Para Palenzuela, “teniendo en cuenta que no podemos competir con la banana, por una cuestión de volúmenes, debemos enfocarnos en buscar estrategias para adaptarnos y sobrevivir y, la mejor forma, es lograr buenos precios de retorno para que el productor no abandone”. Y añade: “hablar de cuotas de mercados es una distracción, el sector prefiere menos presencia de plátano en los puntos de venta y mayor rentabilidad para poder mantenerse de manera sostenida en el tiempo”.
Identificación del producto
Sobre el trabajo que está llevando el sector platanero de Canarias para cumplir con las normas de presentación en los puntos de venta, caja, flow pack, encintado y expositor con el fin de identificar de manera homogénea la fruta de las islas y no confundir al consumidor, el director general de Coplaca OPP cree que “se está logrando una mejor identificación del producto para demostrar que el plátano canario es un producto diferente que cuenta con un sello de calidad como la IGP”, pero aclara que “en el mercado peninsular cada cliente es distinto y cada uno quiere el plátano con una presentación y una colocación distinta y ahí es donde radica la dificultad”. En cualquier caso, “nuestro trabajo debe ser inculcar a las cadenas de supermercados el modelo para que esa identificación sea correcta”.

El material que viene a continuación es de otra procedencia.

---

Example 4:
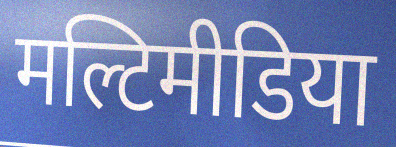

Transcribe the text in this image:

मल्टिमीडिया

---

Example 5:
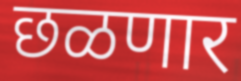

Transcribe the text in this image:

छळणारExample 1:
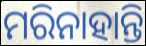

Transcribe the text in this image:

ମରିନାହାନ୍ତି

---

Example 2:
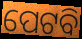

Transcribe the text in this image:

ପେଟବି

Coplaca OPP, que aglutina a 3.000 productores, 21 empaquetados y cuenta con una superficie de cultivo superior a las 2.700 hectáreas, es la única de las seis organizaciones de productores que de momento ha conseguido que todas sus cooperativas y empaquetados sean identificadas con la misma caja y la misma marca, resultado de una labor de años. “Nuestra organización no solo gestiona ayudas, producimos bajo unas normas de calidad y con un mismo precio. Las diferencias entre cooperativas están en el código de barras. Creemos en este modelo que en los inicios fue motivo de discusión, ahora ya no”.

“Debemos inculcar a las cadenas de supermercados el modelo de identificación del plátano de Canarias para que sea correcta”, Javier Palenzuela.

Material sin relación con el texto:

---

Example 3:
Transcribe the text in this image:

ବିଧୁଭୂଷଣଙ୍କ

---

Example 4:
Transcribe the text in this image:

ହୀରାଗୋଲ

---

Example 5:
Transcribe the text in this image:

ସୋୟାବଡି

El efecto inflacionista del conflicto en Oriente Medio
Cualquier conflicto internacional, con origen en Estados Unidos, desata una ola de consecuencias económicas de alto impacto que acaba golpeando duramente a todos los sectores. El del plátano no se libra. Su dependencia de inputs como los combustibles, la energía y el transporte marítimo mantienen en constante alerta a los productores. Los precios están subiendo de forma disparatada y los fletes ya son un 20% más caros que antes del comienzo de la guerra de Irán. A este porcentaje se suman el coste de los insumos como fertilizantes o fitosanitarios que también se incrementan y lo seguirán haciendo mientras no acabe la contienda y se abra el estrecho de Ormuz.

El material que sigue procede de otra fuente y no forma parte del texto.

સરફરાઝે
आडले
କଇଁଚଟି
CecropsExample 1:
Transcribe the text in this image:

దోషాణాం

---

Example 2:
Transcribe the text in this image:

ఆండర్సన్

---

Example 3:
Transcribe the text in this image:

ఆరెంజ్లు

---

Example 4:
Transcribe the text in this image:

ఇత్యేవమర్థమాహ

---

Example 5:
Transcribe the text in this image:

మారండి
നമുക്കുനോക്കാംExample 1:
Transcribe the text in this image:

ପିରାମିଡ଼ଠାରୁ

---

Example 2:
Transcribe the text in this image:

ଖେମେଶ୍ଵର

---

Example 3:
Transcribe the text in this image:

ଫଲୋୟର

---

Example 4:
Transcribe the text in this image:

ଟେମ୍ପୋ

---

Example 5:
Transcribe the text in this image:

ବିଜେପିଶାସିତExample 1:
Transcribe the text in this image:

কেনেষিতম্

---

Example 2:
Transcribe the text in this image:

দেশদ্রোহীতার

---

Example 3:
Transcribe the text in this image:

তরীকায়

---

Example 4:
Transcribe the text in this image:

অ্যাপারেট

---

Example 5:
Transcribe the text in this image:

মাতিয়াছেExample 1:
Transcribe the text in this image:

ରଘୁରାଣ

Cubrir el coste real del transporte marítimo de mercancías es una de las reivindicaciones históricas del sector platanero. Actualmente, solo está cubierto algo más del 70% con un soporte financiero de 20 millones de euros, pero resulta “insuficiente”. Los productores estiman que la cuantía debería aproximarse más a los 30 millones para poder compensar el tránsito de trasladar la fruta desde el Archipiélago hasta el mercado peninsular. Llevan años de negociaciones con el Ministerio de Fomento para lograr que tanto la cuantía como los conceptos subvencionables sean los adecuados para el plátano. De momento, sin éxito.